From our East Region Peter Ransome – Library Manager, James Paget Library and Ali Thayne – Dementia Care Lead, gave an excellent demonstration of collaboration at its best. The library works with local public library services, Alzheimer’s Society, MP’s, local voluntary services. Within the dementia team the library attend meetings, run literature searches, purchase tailored resources, current awareness services and support initiatives within the team/hospital. From Ali’s perspective evidence of literature searches had provided evidence to buy realistic new born baby dolls and dignity gowns for patients (like a Onesy with fastenings at the back).
Lunch – post lunch presentation on voluntary services, information and patients – Ruth Carlyle. Ruth highlighted the challenges the NHS is facing and why greater collaboration and partnership is needed.Patients and the public need access to information to support decision making for themselves and families. A quite sad statistic – 42% of over 16 year olds do not understand general health information. Ruth mentioned the Information Standard Kite Mark, an identifier to show information that is clear, accurate, evidence-based, up-to-date and easy to use. Health libraries, charities, voluntary organisations, local authorities etc. can work together to help promote this.

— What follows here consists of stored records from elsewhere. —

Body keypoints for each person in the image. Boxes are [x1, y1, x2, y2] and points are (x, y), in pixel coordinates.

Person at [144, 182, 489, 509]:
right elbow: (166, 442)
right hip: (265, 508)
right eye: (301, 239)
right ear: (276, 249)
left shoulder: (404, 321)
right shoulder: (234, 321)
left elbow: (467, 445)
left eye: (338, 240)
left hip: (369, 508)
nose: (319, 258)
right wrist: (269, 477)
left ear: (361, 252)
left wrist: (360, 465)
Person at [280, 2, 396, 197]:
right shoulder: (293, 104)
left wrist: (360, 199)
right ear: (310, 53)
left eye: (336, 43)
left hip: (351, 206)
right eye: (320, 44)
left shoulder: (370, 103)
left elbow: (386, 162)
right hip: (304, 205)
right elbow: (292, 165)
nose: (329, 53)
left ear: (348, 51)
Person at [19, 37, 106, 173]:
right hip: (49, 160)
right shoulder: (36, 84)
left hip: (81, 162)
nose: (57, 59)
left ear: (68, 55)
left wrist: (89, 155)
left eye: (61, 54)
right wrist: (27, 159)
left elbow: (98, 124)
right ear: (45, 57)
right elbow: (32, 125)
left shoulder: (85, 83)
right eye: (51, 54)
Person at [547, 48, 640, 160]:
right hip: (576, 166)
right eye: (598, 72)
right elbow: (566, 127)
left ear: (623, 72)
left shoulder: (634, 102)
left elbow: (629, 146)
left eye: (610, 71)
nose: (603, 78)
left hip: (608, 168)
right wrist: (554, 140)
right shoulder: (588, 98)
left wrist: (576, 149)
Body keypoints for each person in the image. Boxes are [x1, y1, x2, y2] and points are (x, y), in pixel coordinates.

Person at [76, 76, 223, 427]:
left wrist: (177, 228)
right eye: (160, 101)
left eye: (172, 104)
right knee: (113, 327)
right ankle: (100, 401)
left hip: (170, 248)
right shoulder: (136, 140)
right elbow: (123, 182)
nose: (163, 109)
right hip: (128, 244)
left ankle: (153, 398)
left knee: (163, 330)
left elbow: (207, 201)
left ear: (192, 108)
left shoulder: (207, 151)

Then small breakout sessions.
I attended Ian Rennie – (LKS Manager Cambridgeshire and Peterborough NHS Foundation Trust) Pop -Up Libraries – the Medical Library at Cambridge hosts regular pop up libraries – however we have a different interpretation to the term. Ian has a ‘Library in a Box’ which he takes to teams on pre-arranged visits. The box contains books, training materials, library guides for example. Ian stays with the team to answer queries, provide training where appropriate and be the face of the library. Ian has a very distributed user base. Here at the Medical Library in Cambridge we take publicity and information materials into the main hospital concourse to highlight that there is a library service that NHS can utilise and raise awareness of the services available. So a different interpretation of a Pop Up library.
Photograph below is the Cambridge Medical Library take on Pop Up Library, taking a portable display, leflets, range of books, goodies into the main concourse to raise awareness with NHS staff of the library service and what it can offer and mean to them.
My next break out session was run by Pip Divall – (Clinical Librarian, Leicester) – Sharing Best Practice. Discussion ensued on the definition of best practice – relevant, timely, efficient, how to share ideas – conferences, meetings, social media, LQAF, can do cafe and that it is OK to mention your failures as well success, view it as a learning opportunity. We can’t always get things right 100% all of the time.
The final session for me was CA$H! – Current Awareness Service for Health – a collaborative service provided by a network of library and information staff who monitor and capture content across a range of subject areas.
Then closing remarks and prize giving. The East of England were well represented in poster submissions, amongst the regional libraries Colchester General Hospital Library and the Warner Library at Mid Essex Hospital, as did our Library Manager Isla and myself and a colleague – great to have our work recognised.
The theme of partnership and collaboration was excellent and timely. Libraries are very outward facing and recognise the strength of external relationships with other depts. and organisations. In times of cut backs and making your brand more recognised it can make a substantial difference.
The presentations and workshops fitted the theme well. Standouts for me are Public Heath England’s work with public libraries, working with the voluntary section and providing patient information, a different view of pop up libraries and Peters presentation on working with the dementia team and it illustrates how much we plan and aim for such working partnerships the timing on both sides needs to be right.